Transcribed page contents:
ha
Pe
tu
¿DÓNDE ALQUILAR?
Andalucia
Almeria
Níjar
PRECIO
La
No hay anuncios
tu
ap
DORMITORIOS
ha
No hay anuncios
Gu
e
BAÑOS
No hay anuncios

**What you will do:** Each entry, exactly as written, should be set down once more.

**Solution:**
ha
Pe
tu
¿DÓNDE ALQUILAR?
Andalucia
Almeria
Níjar
PRECIO
La
No hay anuncios
tu
ap
DORMITORIOS
ha
No hay anuncios
Gu
e
BAÑOS
No hay anuncios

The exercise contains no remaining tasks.